◆ TASK OBJECTIVE
Copy every line of the data that includes the string "assign".

SUPPLIED RECORDS section start

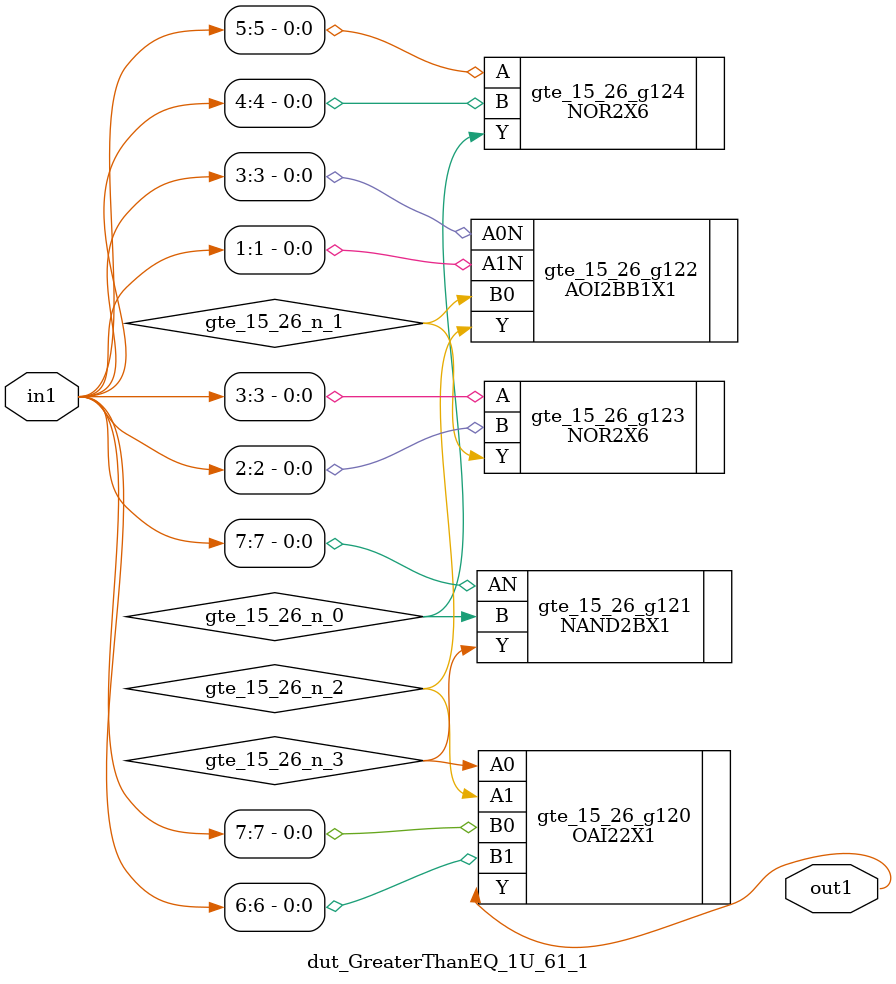
<source format=v>
`timescale 1ps / 1ps


module dut_GreaterThanEQ_1U_61_1(in1, out1);
  input [7:0] in1;
  output out1;
  wire [7:0] in1;
  wire out1;
  wire gte_15_26_n_0, gte_15_26_n_1, gte_15_26_n_2, gte_15_26_n_3;
  OAI22X1 gte_15_26_g120(.A0 (gte_15_26_n_3), .A1 (gte_15_26_n_2), .B0
       (in1[7]), .B1 (in1[6]), .Y (out1));
  NAND2BX1 gte_15_26_g121(.AN (in1[7]), .B (gte_15_26_n_0), .Y
       (gte_15_26_n_3));
  AOI2BB1X1 gte_15_26_g122(.A0N (in1[3]), .A1N (in1[1]), .B0
       (gte_15_26_n_1), .Y (gte_15_26_n_2));
  NOR2X6 gte_15_26_g123(.A (in1[3]), .B (in1[2]), .Y (gte_15_26_n_1));
  NOR2X6 gte_15_26_g124(.A (in1[5]), .B (in1[4]), .Y (gte_15_26_n_0));
endmodule



</source>
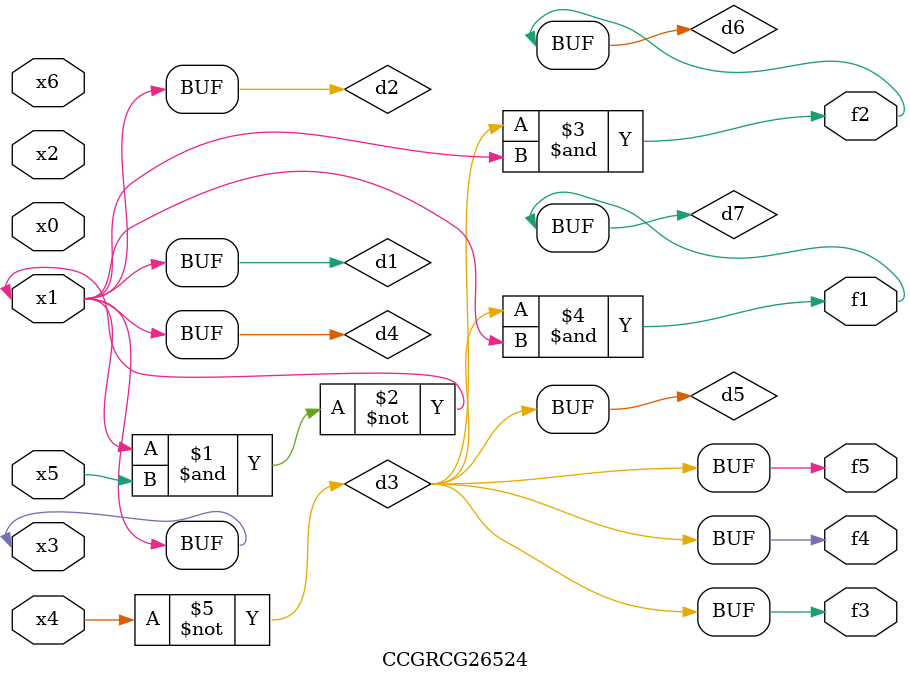
<source format=v>
module CCGRCG26524(
	input x0, x1, x2, x3, x4, x5, x6,
	output f1, f2, f3, f4, f5
);

	wire d1, d2, d3, d4, d5, d6, d7;

	buf (d1, x1, x3);
	nand (d2, x1, x5);
	not (d3, x4);
	buf (d4, d1, d2);
	buf (d5, d3);
	and (d6, d3, d4);
	and (d7, d3, d4);
	assign f1 = d7;
	assign f2 = d6;
	assign f3 = d5;
	assign f4 = d5;
	assign f5 = d5;
endmodule

</source>
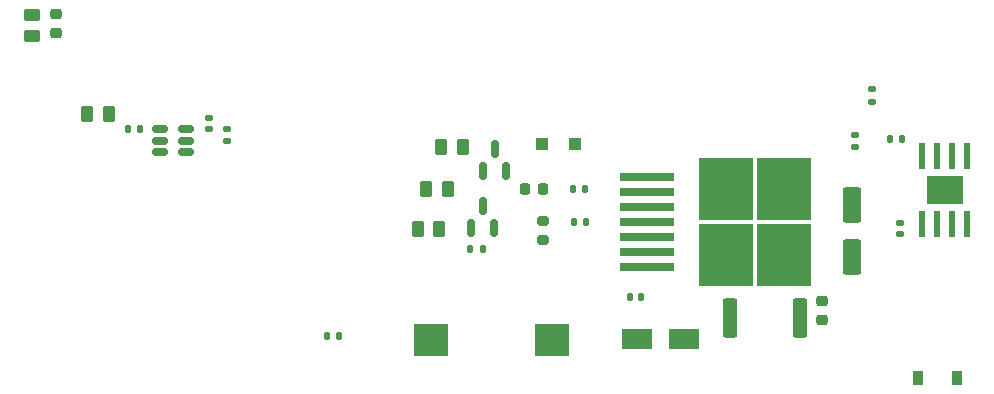
<source format=gtp>
%TF.GenerationSoftware,KiCad,Pcbnew,(6.0.9)*%
%TF.CreationDate,2022-12-23T09:31:32-06:00*%
%TF.ProjectId,CatFeeder,43617446-6565-4646-9572-2e6b69636164,rev?*%
%TF.SameCoordinates,Original*%
%TF.FileFunction,Paste,Top*%
%TF.FilePolarity,Positive*%
%FSLAX46Y46*%
G04 Gerber Fmt 4.6, Leading zero omitted, Abs format (unit mm)*
G04 Created by KiCad (PCBNEW (6.0.9)) date 2022-12-23 09:31:32*
%MOMM*%
%LPD*%
G01*
G04 APERTURE LIST*
G04 Aperture macros list*
%AMRoundRect*
0 Rectangle with rounded corners*
0 $1 Rounding radius*
0 $2 $3 $4 $5 $6 $7 $8 $9 X,Y pos of 4 corners*
0 Add a 4 corners polygon primitive as box body*
4,1,4,$2,$3,$4,$5,$6,$7,$8,$9,$2,$3,0*
0 Add four circle primitives for the rounded corners*
1,1,$1+$1,$2,$3*
1,1,$1+$1,$4,$5*
1,1,$1+$1,$6,$7*
1,1,$1+$1,$8,$9*
0 Add four rect primitives between the rounded corners*
20,1,$1+$1,$2,$3,$4,$5,0*
20,1,$1+$1,$4,$5,$6,$7,0*
20,1,$1+$1,$6,$7,$8,$9,0*
20,1,$1+$1,$8,$9,$2,$3,0*%
G04 Aperture macros list end*
%ADD10RoundRect,0.250000X-0.450000X0.262500X-0.450000X-0.262500X0.450000X-0.262500X0.450000X0.262500X0*%
%ADD11RoundRect,0.250000X-0.262500X-0.450000X0.262500X-0.450000X0.262500X0.450000X-0.262500X0.450000X0*%
%ADD12RoundRect,0.140000X0.170000X-0.140000X0.170000X0.140000X-0.170000X0.140000X-0.170000X-0.140000X0*%
%ADD13R,0.900000X1.200000*%
%ADD14RoundRect,0.135000X0.135000X0.185000X-0.135000X0.185000X-0.135000X-0.185000X0.135000X-0.185000X0*%
%ADD15RoundRect,0.140000X0.140000X0.170000X-0.140000X0.170000X-0.140000X-0.170000X0.140000X-0.170000X0*%
%ADD16RoundRect,0.150000X0.150000X-0.587500X0.150000X0.587500X-0.150000X0.587500X-0.150000X-0.587500X0*%
%ADD17RoundRect,0.250000X-0.362500X-1.425000X0.362500X-1.425000X0.362500X1.425000X-0.362500X1.425000X0*%
%ADD18RoundRect,0.135000X-0.135000X-0.185000X0.135000X-0.185000X0.135000X0.185000X-0.135000X0.185000X0*%
%ADD19RoundRect,0.150000X-0.512500X-0.150000X0.512500X-0.150000X0.512500X0.150000X-0.512500X0.150000X0*%
%ADD20RoundRect,0.225000X0.225000X0.250000X-0.225000X0.250000X-0.225000X-0.250000X0.225000X-0.250000X0*%
%ADD21RoundRect,0.135000X0.185000X-0.135000X0.185000X0.135000X-0.185000X0.135000X-0.185000X-0.135000X0*%
%ADD22R,2.500000X1.800000*%
%ADD23R,4.550000X5.250000*%
%ADD24R,4.600000X0.800000*%
%ADD25R,3.100000X2.400000*%
%ADD26R,0.500000X2.200000*%
%ADD27RoundRect,0.140000X-0.140000X-0.170000X0.140000X-0.170000X0.140000X0.170000X-0.140000X0.170000X0*%
%ADD28RoundRect,0.250000X0.550000X-1.250000X0.550000X1.250000X-0.550000X1.250000X-0.550000X-1.250000X0*%
%ADD29R,2.920000X2.790000*%
%ADD30RoundRect,0.200000X0.275000X-0.200000X0.275000X0.200000X-0.275000X0.200000X-0.275000X-0.200000X0*%
%ADD31RoundRect,0.218750X-0.256250X0.218750X-0.256250X-0.218750X0.256250X-0.218750X0.256250X0.218750X0*%
%ADD32RoundRect,0.135000X-0.185000X0.135000X-0.185000X-0.135000X0.185000X-0.135000X0.185000X0.135000X0*%
%ADD33R,1.100000X1.100000*%
G04 APERTURE END LIST*
D10*
%TO.C,R2*%
X112014000Y-70131200D03*
X112014000Y-71956200D03*
%TD*%
D11*
%TO.C,R12*%
X144677500Y-88235500D03*
X146502500Y-88235500D03*
%TD*%
%TO.C,R7*%
X146661500Y-81280000D03*
X148486500Y-81280000D03*
%TD*%
%TO.C,R6*%
X145391500Y-84836000D03*
X147216500Y-84836000D03*
%TD*%
%TO.C,R3*%
X116689500Y-78486000D03*
X118514500Y-78486000D03*
%TD*%
D12*
%TO.C,C2*%
X127000000Y-79804200D03*
X127000000Y-78844200D03*
%TD*%
D13*
%TO.C,D3*%
X187072000Y-100838000D03*
X190372000Y-100838000D03*
%TD*%
D14*
%TO.C,R11*%
X185650600Y-80645000D03*
X184630600Y-80645000D03*
%TD*%
D15*
%TO.C,C1*%
X121130000Y-79756000D03*
X120170000Y-79756000D03*
%TD*%
D16*
%TO.C,Q1*%
X150228000Y-83331000D03*
X152128000Y-83331000D03*
X151178000Y-81456000D03*
%TD*%
D17*
%TO.C,R8*%
X171148100Y-95840600D03*
X177073100Y-95840600D03*
%TD*%
D18*
%TO.C,R1*%
X137005600Y-97307400D03*
X138025600Y-97307400D03*
%TD*%
D19*
%TO.C,U1*%
X122814500Y-79822000D03*
X122814500Y-80772000D03*
X122814500Y-81722000D03*
X125089500Y-81722000D03*
X125089500Y-80772000D03*
X125089500Y-79822000D03*
%TD*%
D20*
%TO.C,C10*%
X155321000Y-84836000D03*
X153771000Y-84836000D03*
%TD*%
D21*
%TO.C,R10*%
X183159400Y-77472000D03*
X183159400Y-76452000D03*
%TD*%
D22*
%TO.C,D2*%
X167214000Y-97555000D03*
X163214000Y-97555000D03*
%TD*%
D12*
%TO.C,C4*%
X185470800Y-88678100D03*
X185470800Y-87718100D03*
%TD*%
D16*
%TO.C,Q2*%
X149212000Y-88157000D03*
X151112000Y-88157000D03*
X150162000Y-86282000D03*
%TD*%
D18*
%TO.C,R15*%
X149144800Y-89916000D03*
X150164800Y-89916000D03*
%TD*%
D23*
%TO.C,U2*%
X170802000Y-90443000D03*
X170802000Y-84893000D03*
X175652000Y-90443000D03*
X175652000Y-84893000D03*
D24*
X164077000Y-83858000D03*
X164077000Y-85128000D03*
X164077000Y-86398000D03*
X164077000Y-87668000D03*
X164077000Y-88938000D03*
X164077000Y-90208000D03*
X164077000Y-91478000D03*
%TD*%
D25*
%TO.C,U3*%
X189306200Y-84928300D03*
D26*
X191211200Y-82053300D03*
X189941200Y-82053300D03*
X188671200Y-82053300D03*
X187401200Y-82053300D03*
X187401200Y-87803300D03*
X188671200Y-87803300D03*
X189941200Y-87803300D03*
X191211200Y-87803300D03*
%TD*%
D27*
%TO.C,C8*%
X162616000Y-93980000D03*
X163576000Y-93980000D03*
%TD*%
D14*
%TO.C,R14*%
X158845000Y-84836000D03*
X157825000Y-84836000D03*
%TD*%
D28*
%TO.C,C3*%
X181457600Y-90607600D03*
X181457600Y-86207600D03*
%TD*%
D29*
%TO.C,L1*%
X145761000Y-97655000D03*
X156061000Y-97655000D03*
%TD*%
D30*
%TO.C,R5*%
X155308000Y-89236000D03*
X155308000Y-87586000D03*
%TD*%
D31*
%TO.C,D1*%
X114046000Y-71653500D03*
X114046000Y-70078500D03*
%TD*%
D32*
%TO.C,R9*%
X181711600Y-80338200D03*
X181711600Y-81358200D03*
%TD*%
D18*
%TO.C,R13*%
X157907000Y-87649000D03*
X158927000Y-87649000D03*
%TD*%
D31*
%TO.C,D5*%
X178943000Y-94360900D03*
X178943000Y-95935900D03*
%TD*%
D33*
%TO.C,D4*%
X157978000Y-81045000D03*
X155178000Y-81045000D03*
%TD*%
D21*
%TO.C,R4*%
X128498600Y-80824800D03*
X128498600Y-79804800D03*
%TD*%
M02*

</source>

SUPPLIED RECORDS section end

◆ WRITTEN ANSWER
	assign f1 = d7;
	assign f2 = d6;
	assign f3 = d5;
	assign f4 = d5;
	assign f5 = d5;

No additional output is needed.